Work item →
Go to the line with "10 | P a g e" in the entries below and write out every line from there through the line with "The proposal clarifies", exactly and without pictures.

Collected data:
········

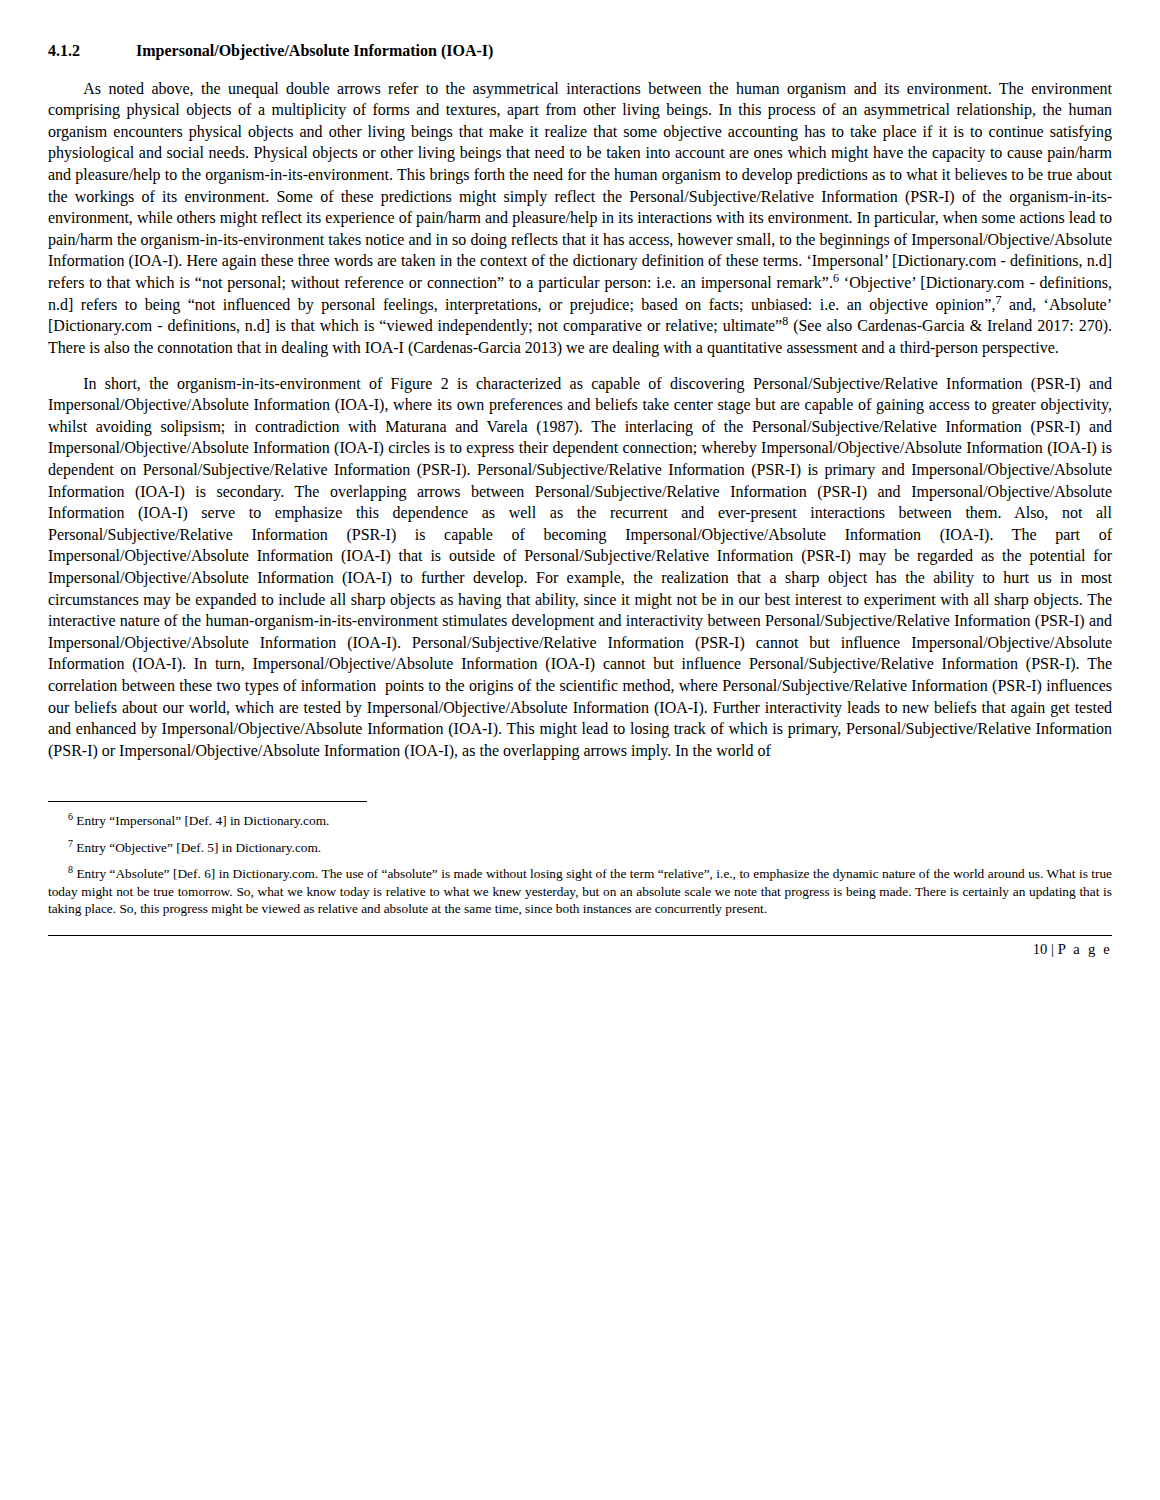4.1.2 Impersonal/Objective/Absolute Information (IOA-I)
As noted above, the unequal double arrows refer to the asymmetrical interactions between the human organism and its environment. The environment comprising physical objects of a multiplicity of forms and textures, apart from other living beings. In this process of an asymmetrical relationship, the human organism encounters physical objects and other living beings that make it realize that some objective accounting has to take place if it is to continue satisfying physiological and social needs. Physical objects or other living beings that need to be taken into account are ones which might have the capacity to cause pain/harm and pleasure/help to the organism-in-its-environment. This brings forth the need for the human organism to develop predictions as to what it believes to be true about the workings of its environment. Some of these predictions might simply reflect the Personal/Subjective/Relative Information (PSR-I) of the organism-in-its-environment, while others might reflect its experience of pain/harm and pleasure/help in its interactions with its environment. In particular, when some actions lead to pain/harm the organism-in-its-environment takes notice and in so doing reflects that it has access, however small, to the beginnings of Impersonal/Objective/Absolute Information (IOA-I). Here again these three words are taken in the context of the dictionary definition of these terms. ‘Impersonal’ [Dictionary.com - definitions, n.d] refers to that which is “not personal; without reference or connection” to a particular person: i.e. an impersonal remark”.6 ‘Objective’ [Dictionary.com - definitions, n.d] refers to being “not influenced by personal feelings, interpretations, or prejudice; based on facts; unbiased: i.e. an objective opinion”,7 and, ‘Absolute’ [Dictionary.com - definitions, n.d] is that which is “viewed independently; not comparative or relative; ultimate”8 (See also Cardenas-Garcia & Ireland 2017: 270). There is also the connotation that in dealing with IOA-I (Cardenas-Garcia 2013) we are dealing with a quantitative assessment and a third-person perspective.
In short, the organism-in-its-environment of Figure 2 is characterized as capable of discovering Personal/Subjective/Relative Information (PSR-I) and Impersonal/Objective/Absolute Information (IOA-I), where its own preferences and beliefs take center stage but are capable of gaining access to greater objectivity, whilst avoiding solipsism; in contradiction with Maturana and Varela (1987). The interlacing of the Personal/Subjective/Relative Information (PSR-I) and Impersonal/Objective/Absolute Information (IOA-I) circles is to express their dependent connection; whereby Impersonal/Objective/Absolute Information (IOA-I) is dependent on Personal/Subjective/Relative Information (PSR-I). Personal/Subjective/Relative Information (PSR-I) is primary and Impersonal/Objective/Absolute Information (IOA-I) is secondary. The overlapping arrows between Personal/Subjective/Relative Information (PSR-I) and Impersonal/Objective/Absolute Information (IOA-I) serve to emphasize this dependence as well as the recurrent and ever-present interactions between them. Also, not all Personal/Subjective/Relative Information (PSR-I) is capable of becoming Impersonal/Objective/Absolute Information (IOA-I). The part of Impersonal/Objective/Absolute Information (IOA-I) that is outside of Personal/Subjective/Relative Information (PSR-I) may be regarded as the potential for Impersonal/Objective/Absolute Information (IOA-I) to further develop. For example, the realization that a sharp object has the ability to hurt us in most circumstances may be expanded to include all sharp objects as having that ability, since it might not be in our best interest to experiment with all sharp objects. The interactive nature of the human-organism-in-its-environment stimulates development and interactivity between Personal/Subjective/Relative Information (PSR-I) and Impersonal/Objective/Absolute Information (IOA-I). Personal/Subjective/Relative Information (PSR-I) cannot but influence Impersonal/Objective/Absolute Information (IOA-I). In turn, Impersonal/Objective/Absolute Information (IOA-I) cannot but influence Personal/Subjective/Relative Information (PSR-I). The correlation between these two types of information points to the origins of the scientific method, where Personal/Subjective/Relative Information (PSR-I) influences our beliefs about our world, which are tested by Impersonal/Objective/Absolute Information (IOA-I). Further interactivity leads to new beliefs that again get tested and enhanced by Impersonal/Objective/Absolute Information (IOA-I). This might lead to losing track of which is primary, Personal/Subjective/Relative Information (PSR-I) or Impersonal/Objective/Absolute Information (IOA-I), as the overlapping arrows imply. In the world of
6 Entry “Impersonal” [Def. 4] in Dictionary.com.
7 Entry “Objective” [Def. 5] in Dictionary.com.
8 Entry “Absolute” [Def. 6] in Dictionary.com. The use of “absolute” is made without losing sight of the term “relative”, i.e., to emphasize the dynamic nature of the world around us. What is true today might not be true tomorrow. So, what we know today is relative to what we knew yesterday, but on an absolute scale we note that progress is being made. There is certainly an updating that is taking place. So, this progress might be viewed as relative and absolute at the same time, since both instances are concurrently present.
10 | P a g e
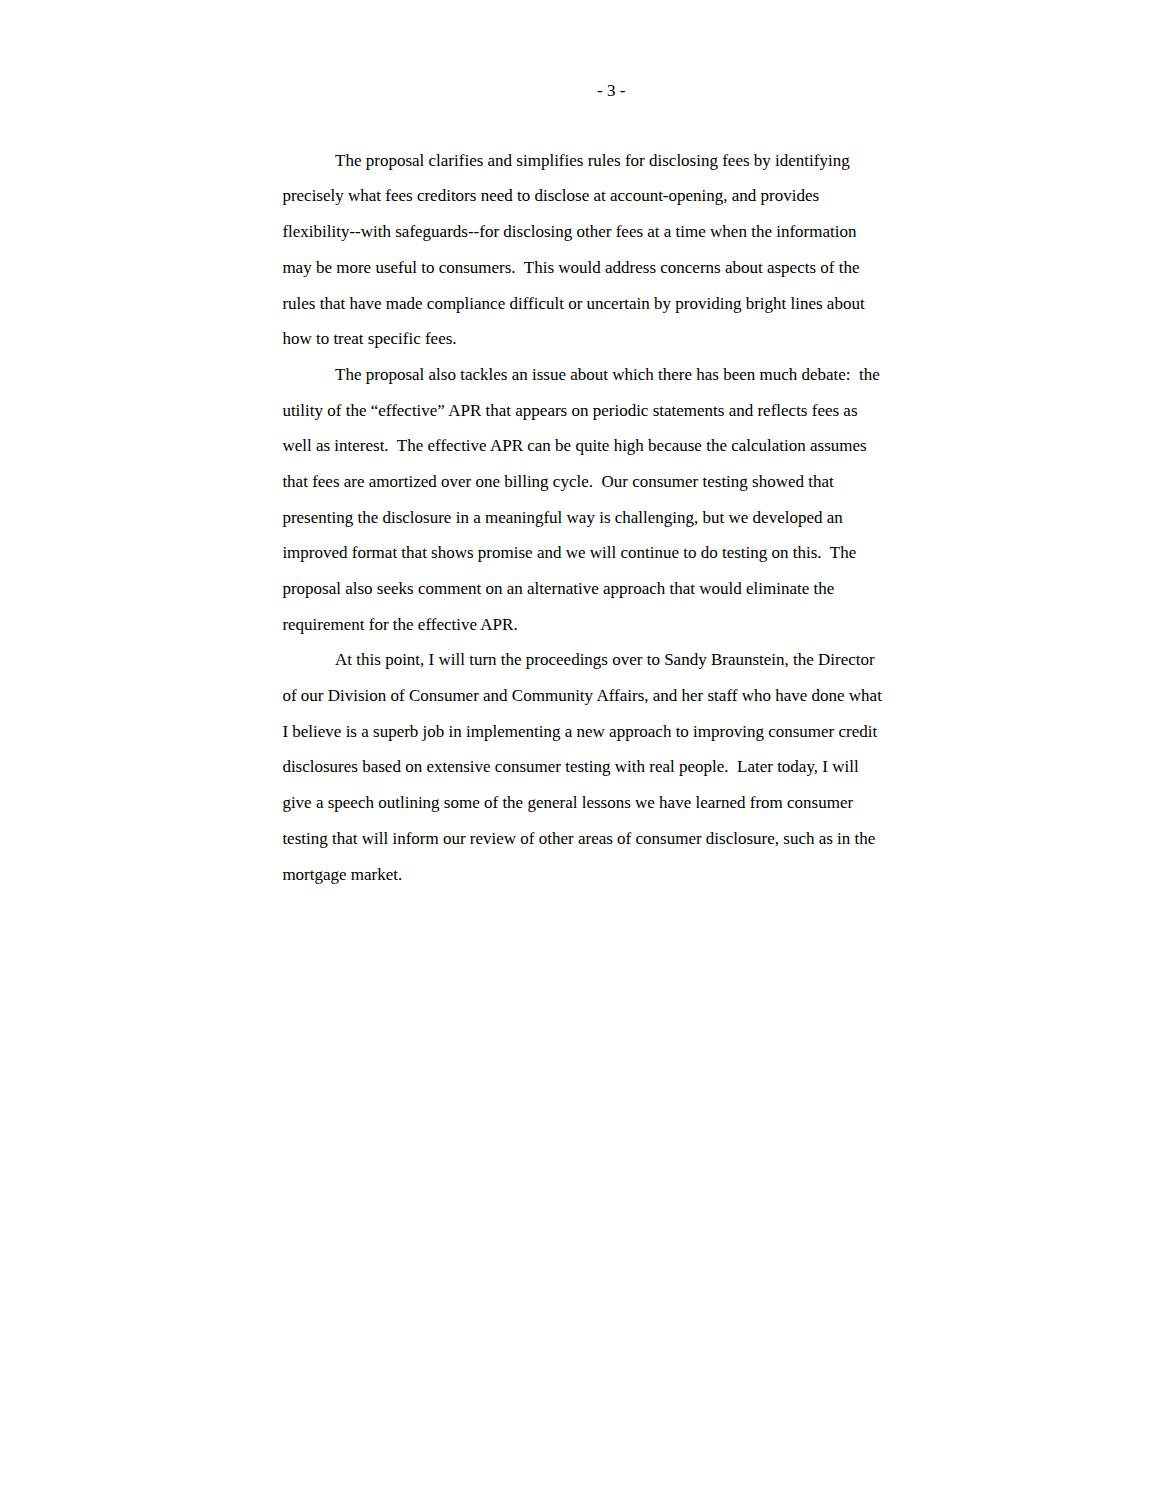- 3 -
The proposal clarifies and simplifies rules for disclosing fees by identifying precisely what fees creditors need to disclose at account-opening, and provides flexibility--with safeguards--for disclosing other fees at a time when the information may be more useful to consumers. This would address concerns about aspects of the rules that have made compliance difficult or uncertain by providing bright lines about how to treat specific fees.
The proposal also tackles an issue about which there has been much debate: the utility of the “effective” APR that appears on periodic statements and reflects fees as well as interest. The effective APR can be quite high because the calculation assumes that fees are amortized over one billing cycle. Our consumer testing showed that presenting the disclosure in a meaningful way is challenging, but we developed an improved format that shows promise and we will continue to do testing on this. The proposal also seeks comment on an alternative approach that would eliminate the requirement for the effective APR.
At this point, I will turn the proceedings over to Sandy Braunstein, the Director of our Division of Consumer and Community Affairs, and her staff who have done what I believe is a superb job in implementing a new approach to improving consumer credit disclosures based on extensive consumer testing with real people. Later today, I will give a speech outlining some of the general lessons we have learned from consumer testing that will inform our review of other areas of consumer disclosure, such as in the mortgage market.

········

Output of the task →
10 | P a g e
- 3 -
The proposal clarifies and simplifies rules for disclosing fees by identifying precisely what fees creditors need to disclose at account-opening, and provides flexibility--with safeguards--for disclosing other fees at a time when the information may be more useful to consumers. This would address concerns about aspects of the rules that have made compliance difficult or uncertain by providing bright lines about how to treat specific fees.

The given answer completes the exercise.